Lean On Pete Movie Review: Andrew Haigh spins a beautiful and tragic coming of age tale

What tremendous lengths we go to in order to combat the impending sense of loneliness. That lingering sense of empty space along with the mechanisms of a coming of age story round out director Andrew Haigh’s latest feature film. Introspective, playing off the boy and his horse motifs and overwhelming itself with an aggressive sense of melancholy, Lean On Pete is a tone poem on the loss of innocence and the dire, animalistic need to carry on in the face of adversary.
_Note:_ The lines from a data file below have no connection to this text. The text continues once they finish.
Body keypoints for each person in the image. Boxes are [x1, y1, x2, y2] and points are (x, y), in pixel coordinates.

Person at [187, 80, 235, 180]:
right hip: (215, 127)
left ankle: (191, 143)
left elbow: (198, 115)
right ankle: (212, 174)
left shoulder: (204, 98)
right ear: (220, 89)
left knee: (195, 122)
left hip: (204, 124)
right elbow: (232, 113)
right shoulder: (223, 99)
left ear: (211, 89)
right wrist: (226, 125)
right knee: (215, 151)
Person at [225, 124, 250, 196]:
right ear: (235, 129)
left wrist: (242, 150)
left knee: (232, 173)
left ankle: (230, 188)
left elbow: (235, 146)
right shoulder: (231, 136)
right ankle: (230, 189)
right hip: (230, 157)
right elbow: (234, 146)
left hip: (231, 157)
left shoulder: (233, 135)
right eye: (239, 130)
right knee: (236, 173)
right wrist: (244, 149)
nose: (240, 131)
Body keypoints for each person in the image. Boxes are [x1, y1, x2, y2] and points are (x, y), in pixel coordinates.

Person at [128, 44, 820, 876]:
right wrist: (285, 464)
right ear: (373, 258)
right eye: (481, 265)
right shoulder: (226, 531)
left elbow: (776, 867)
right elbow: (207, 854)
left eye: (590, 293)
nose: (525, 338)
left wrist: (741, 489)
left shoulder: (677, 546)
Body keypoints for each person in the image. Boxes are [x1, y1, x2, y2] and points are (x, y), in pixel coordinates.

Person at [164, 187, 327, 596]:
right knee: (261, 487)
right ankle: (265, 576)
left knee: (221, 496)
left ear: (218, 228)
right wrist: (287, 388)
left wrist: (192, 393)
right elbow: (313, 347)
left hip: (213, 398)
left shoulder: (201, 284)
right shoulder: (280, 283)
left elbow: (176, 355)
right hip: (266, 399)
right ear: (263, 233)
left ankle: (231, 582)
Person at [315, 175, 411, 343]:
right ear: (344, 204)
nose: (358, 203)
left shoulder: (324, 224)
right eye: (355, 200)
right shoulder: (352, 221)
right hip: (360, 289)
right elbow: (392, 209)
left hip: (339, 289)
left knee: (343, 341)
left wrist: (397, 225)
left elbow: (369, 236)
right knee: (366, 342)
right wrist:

The film follows fifteen year old Charley (Charlie Plummer) who lives with his single father (Travis Fimmel). Leaning over the poverty line – where a decent meal feels extravagant and a steady roof to sleep under is a luxury – Charley is eager to find work to help sustain him and his father so that they can stay in their new home which leads him to a washed-up horse trainer (Steve Buscemi), his jockey (Chloë Sevigny) and of course, the race horse, Lean on Pete. Despite being warned countless times to not to treat the animal as if he were a pet, his need for companionship leads to a bond forming. When tragedy strikes and Charley’s universe implodes, he grasps further to the harsh tangibility of the world around him.
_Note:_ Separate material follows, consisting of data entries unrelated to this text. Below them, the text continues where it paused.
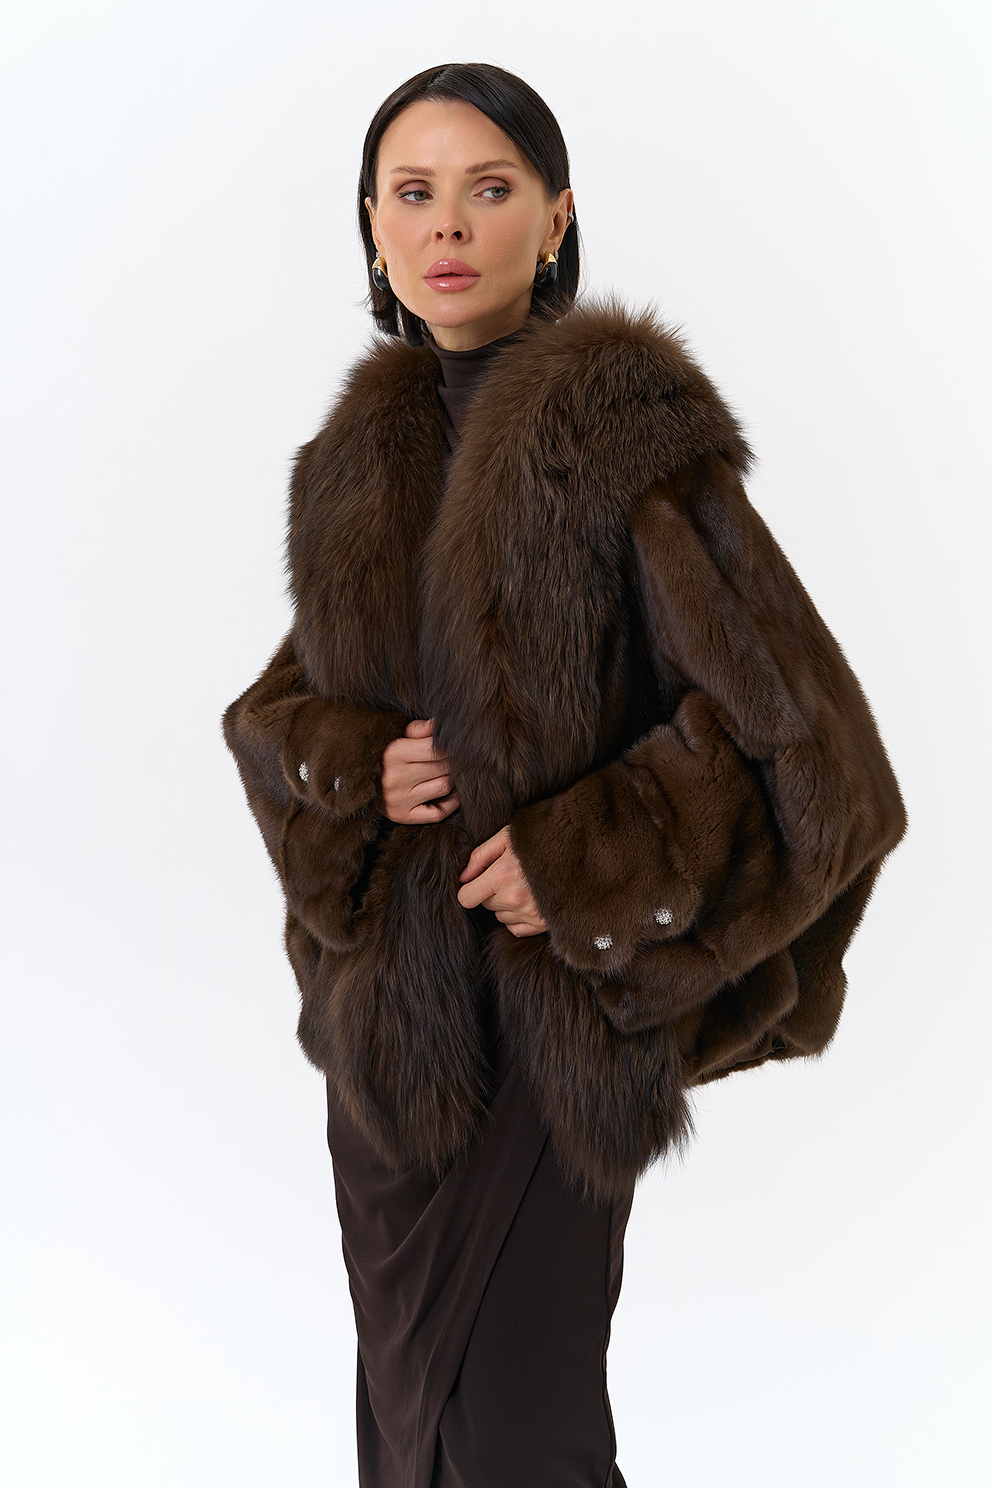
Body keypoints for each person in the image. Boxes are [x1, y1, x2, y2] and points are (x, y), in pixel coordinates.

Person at [223, 61, 906, 1488]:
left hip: (545, 1047)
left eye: (490, 189)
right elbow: (270, 719)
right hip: (390, 1065)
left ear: (557, 216)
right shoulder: (352, 464)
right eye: (413, 193)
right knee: (409, 1444)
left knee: (519, 1443)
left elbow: (817, 756)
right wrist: (357, 769)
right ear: (372, 227)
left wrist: (582, 864)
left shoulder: (621, 441)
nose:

Written by Haigh and based on the novel by Willy Vlautin, the film is meditative and heart-wrenching, as Charley is continually let down by the people around him, the people that, in an ideal world, would be caring for a displaced 15 year old. Resourceful and cynical in a way kids who grow up too fast are taught to be, he approaches the world delicately, but cautious, a wild animal surveying its surrounding.

Haigh’s love for day to day redundancies of his characters lives have played throughout all of his films, ready to catch a truly human, in between moment, than a moment that’s further orchestrated and inauthentic. He doesn’t just want the revelation or the breakdown, he wants to capture each agonizing moment that leads up to it. Terrible things happen in this film and each time you think Charley has been dealt a bad hand things seemingly grow worse but despite this we’re able to feel how heartfelt it is, how much affection is there for the characters and their worlds. There’s such care taken for all of them so that each beat is met with the viewers anxious eyes as we hold out hope that a greener pasture lays on the other side of such sadness.

The character work is remarkable. Charley Thompson is so used to looking after himself that he isn’t able to identify what has truly belabored his adolescence and young adulthood: neglect. His father loves him, without question, but is ill equipped to take care of him and Charley see’s only the affection. However, he also is far from naive, possessing keen, if feral, survival instincts. It’s that tough but calloused exterior with the vulnerable belief in the adults that infiltrate his life that make him such a remarkable and tragic character. Similarly, his father played by Fimmel is just as intriguing as a man who seems to know his flaws but presses on anyway, trying to be there for his son in any way he’s capable, while Buscemi dons the wear and tear of his characters life so readily on his face, playing affably cantankerous so effortlessly that when his mood shifts you feel personally affronted.

But it’s Plummer that makes a lasting impression as Charley, so stoic in one moment and an open book in the next, playing the character as someone who is so determined to put up a front of being in control that he doesn’t realize how transparent he actually is. It’s a layered performance and one where no matter the situations he finds himself in, we’re also there, wringing our hands over worry for this character.

The imagery evokes the feeling of staring upon a portrait, so artistically composed to render the viewer speechless. Haigh and cinematographer Magnus Joenck get to play with composition, jumping from the gritty, downtrodden reality of Charley’s home life, to the rough and tumble atmosphere of the race tracks he shadows to the vast, alluring and dangerous emptiness of the plans in which he rests. One image in particular, as Charley’s face slowly fades away and morphs into the sunset is so superb it will seer itself into your memory. That, ultimately, is Haigh and Joenck’s goal, to create imagery so lasting and so emotive that it becomes nearly impossible to shake them.

The film doesn’t have a distinct or obvious message and it’s themes about finding family where you can is only partially applicable. In one moment of the film, Charley bemoans the idea of a friend and his family seeing him how he is now, his pride more important than his personal safety and it’s a heart achingly childish but honest thing to say. At it’s core, Lean On Pete is more than a story about a boys bond with his pet, it’s about his perception of himself being warped, to the point where his only thought is to see the day through, to press on because that’s all he can do. It’s a coming of age story without the sweet middle or the empty placating. It’s a story that in equal measures is about the treachery of loss of youth and the importance of retaining some youthful hope. It’s all about duality and the ability to tell the same story with streamlined meanings. That, plus a remarkable central performance, is what makes Lean On Pete so hauntingly beautiful.